Add a defaults section to your .portolan/metadata.yaml:

# .portolan/metadata.yaml

contact:
  name: "Data Team"
  email: "data@example.org"

license: "CC-BY-4.0"

# Data defaults - applied when auto-extraction fails
defaults:
  temporal:
    year: 2025              # All items default to 2025-01-01

  raster:
    nodata: 0               # Black pixels (0) are nodata

Temporal Defaults

For datasets where all items share an acquisition period:

defaults:
  temporal:
    year: 2025    # Produces datetime: 2025-01-01T00:00:00Z

Explicit Date Range

defaults:
  temporal:
    start: "2025-04-15"    # ISO format: YYYY-MM-DD
    end: "2025-05-30"

Year vs Start/End

If both year and start are specified, year takes precedence. Use one or the other, not both.

CLI Override

The --datetime flag always overrides metadata.yaml defaults:

# Uses metadata.yaml default
portolan add data/

# Overrides default for this specific add
portolan add data/ --datetime 2024-06-15

Raster Nodata Defaults

For COG files where nodata wasn't set in the source:

Uniform Nodata (All Bands)

defaults:
  raster:
    nodata: 0    # Applied to all bands

Per-Band Nodata

defaults:
  raster:
    nodata: [0, 0, 255]    # R=0, G=0, B=255

When to Use Per-Band

Per-band nodata is useful when different bands use different sentinel values. For RGB imagery, uniform nodata (typically 0) is usually sufficient.

Hierarchy and Inheritance

Defaults follow Portolan's hierarchical config pattern:

catalog/.portolan/metadata.yaml          # Catalog-level defaults
  └── collection/.portolan/metadata.yaml # Collection overrides
        └── subcatalog/.portolan/metadata.yaml  # Most specific wins

Example: Set nodata at catalog level, override temporal at collection level:

# catalog/.portolan/metadata.yaml
defaults:
  raster:
    nodata: 0

# catalog/aerial-2025/.portolan/metadata.yaml
defaults:
  temporal:
    year: 2025
  # Inherits raster.nodata: 0 from parent

Behavior Rules

Scenario Behavior
Source file has value File value used (defaults don't override)
Source file lacks value Default applied
CLI flag provided CLI flag overrides default
No default, no source value Field left null/empty

Key principle: Defaults fill gaps, they don't override extracted data.

Validation

Portolan validates defaults when loading metadata.yaml.
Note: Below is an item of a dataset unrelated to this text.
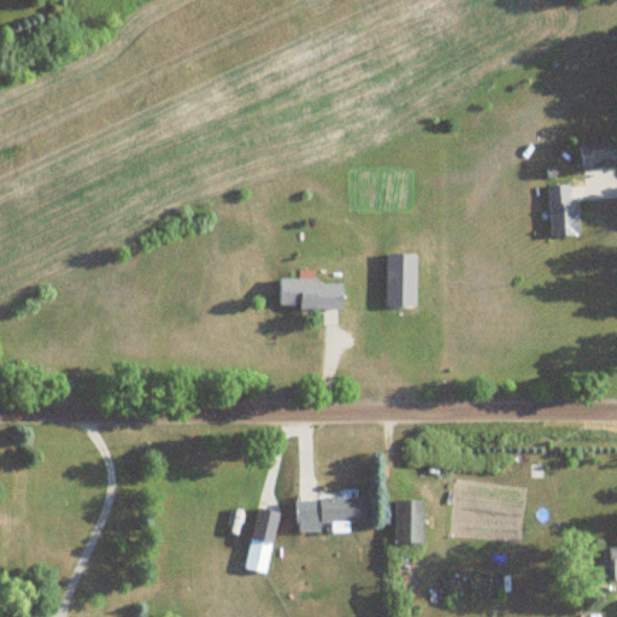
[(616,168),(616,144),(581,144),(581,168),(616,168)]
Invalid defaults cause portolan add to fail with a clear error message.

Temporal Validation

Constraint Requirement
year type Must be an integer (not a string like "2025")
year range Must be between 1800 and 2100
start/end format ISO date string: YYYY-MM-DD
start/end validity Must be a real date (no 2025-02-30)
Mutual exclusion Cannot specify both year and start

Raster Validation

Constraint Requirement
nodata type Must be a number or list of numbers
nodata values Must be finite (no NaN or Infinity)
Per-band list Must match the raster's band count exactly
Empty list Not allowed

Examples

# ✓ Valid
defaults:
  temporal:
    year: 2025              # Integer in range

# ✗ Invalid - will error
defaults:
  temporal:
    year: "2025"            # String instead of integer
    start: "04-15-2025"     # Wrong date format (must be YYYY-MM-DD)

# ✗ Invalid - mutual exclusion
defaults:
  temporal:
    year: 2025
    start: "2025-04-15"     # Error: can't specify both

# ✗ Invalid - per-band mismatch
defaults:
  raster:
    nodata: [0, 0, 255, 127]  # Error if raster only has 3 bands

Example: Philadelphia Aerial Imagery

Real-world example from a catalog with 947 COG tiles:

# aerial-imagery/2025/.portolan/metadata.yaml

contact:
  name: "Nissim Lebovits"
  email: "nlebovits@pm.me"

license: "LicenseRef-CityOfPhiladelphia"
attribution: "City of Philadelphia / PASDA"

defaults:
  temporal:
    year: 2025    # All 2025 imagery defaults to 2025-01-01

  raster:
    nodata: 0     # Black collar pixels are nodata

This sets consistent metadata across all 947 items without requiring per-file flags.